No texto sobre o envio da frota norte-americana, altere "Austrália" para "Nova Zelândia" e reproduza o trecho que começa em "Menos de quarenta" e segue até "tem reiteradamente promovido.".

___ EXCERTO ___

Menos de quarenta e oito horas passadas sobre a ordem para o ataque à base aérea sí­ria, nova medida de forte visibilidade mediática tomada pela administração Trump: a or­dem para que a frota liderada pelo porta-aviões USS Carl Vinson, os contratorpedeiros USS Wayne Meyer e USS Michael Murphy e o cruzador USS Lake Champlain, que se diri­gia para a Austrália, invertesse o seu rumo e se dirigisse para águas ao Pacífico Ocidental e tomar posição perto da Península Coreana. O pretexto para esta demonstração de força aparece intimamente ligado à sucessão de testes de mísseis por parte do regime de Pyongyang, que a Coreia do Norte tem reiteradamente promovido.

___ DADOS FORNECIDOS ___

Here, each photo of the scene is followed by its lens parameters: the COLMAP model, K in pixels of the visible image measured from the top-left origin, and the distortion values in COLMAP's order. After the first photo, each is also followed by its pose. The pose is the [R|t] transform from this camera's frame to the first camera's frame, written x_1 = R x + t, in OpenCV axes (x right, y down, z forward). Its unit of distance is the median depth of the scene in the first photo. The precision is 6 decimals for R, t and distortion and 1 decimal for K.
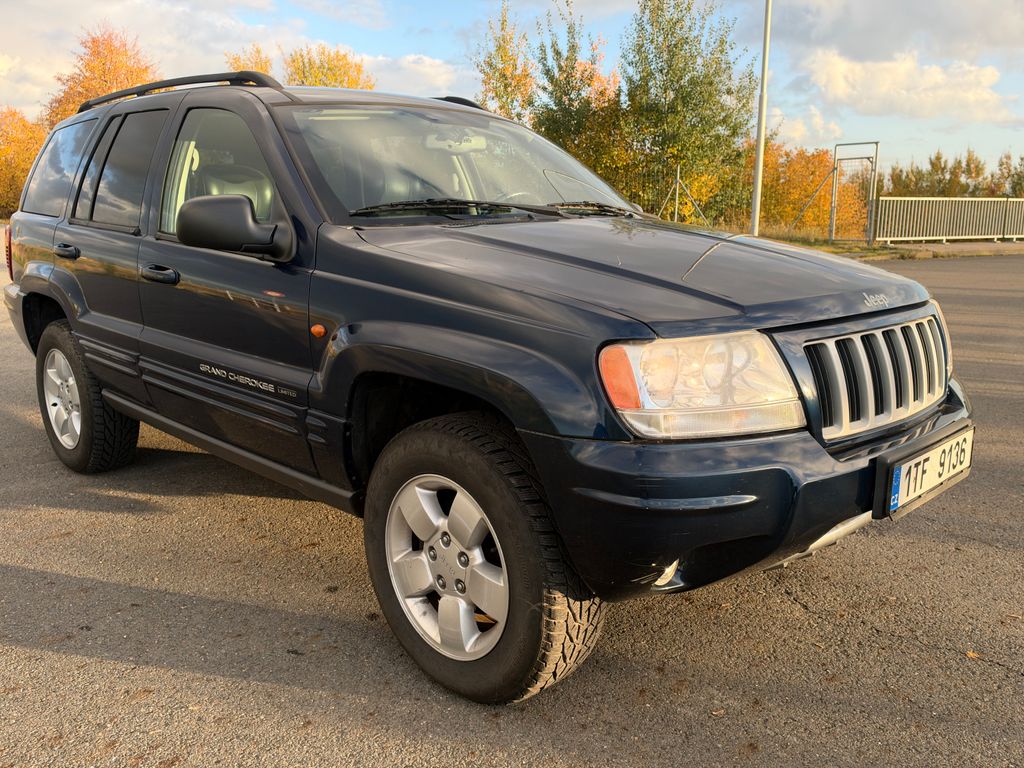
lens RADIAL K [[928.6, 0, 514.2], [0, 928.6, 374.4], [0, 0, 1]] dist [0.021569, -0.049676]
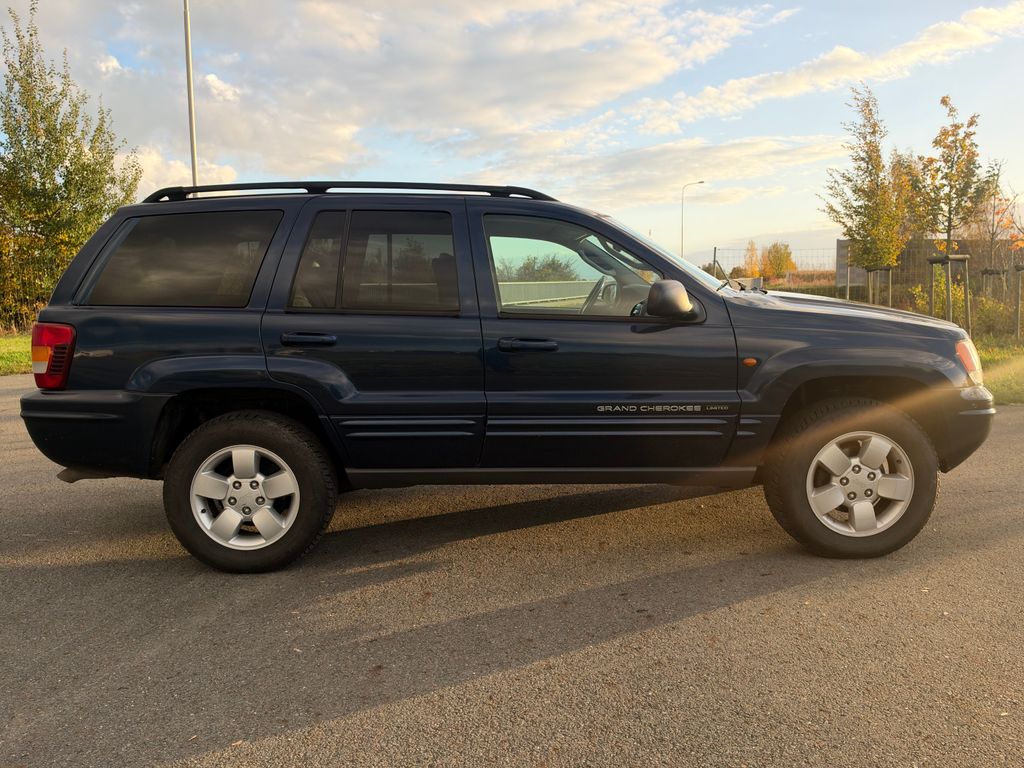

___
___ DADOS FORNECIDOS ___

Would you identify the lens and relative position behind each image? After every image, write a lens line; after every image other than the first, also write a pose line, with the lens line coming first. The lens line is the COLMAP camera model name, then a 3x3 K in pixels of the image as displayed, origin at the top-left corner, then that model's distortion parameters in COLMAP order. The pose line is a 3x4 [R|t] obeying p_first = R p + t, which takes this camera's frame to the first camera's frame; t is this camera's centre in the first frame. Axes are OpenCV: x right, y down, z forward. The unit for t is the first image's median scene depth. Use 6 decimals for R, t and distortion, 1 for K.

___

> **PROBLEMA RESOLVIDO**
Menos de quarenta e oito horas passadas sobre a ordem para o ataque à base aérea sí­ria, nova medida de forte visibilidade mediática tomada pela administração Trump: a or­dem para que a frota liderada pelo porta-aviões USS Carl Vinson, os contratorpedeiros USS Wayne Meyer e USS Michael Murphy e o cruzador USS Lake Champlain, que se diri­gia para a Nova Zelândia, invertesse o seu rumo e se dirigisse para águas ao Pacífico Ocidental e tomar posição perto da Península Coreana. O pretexto para esta demonstração de força aparece intimamente ligado à sucessão de testes de mísseis por parte do regime de Pyongyang, que a Coreia do Norte tem reiteradamente promovido.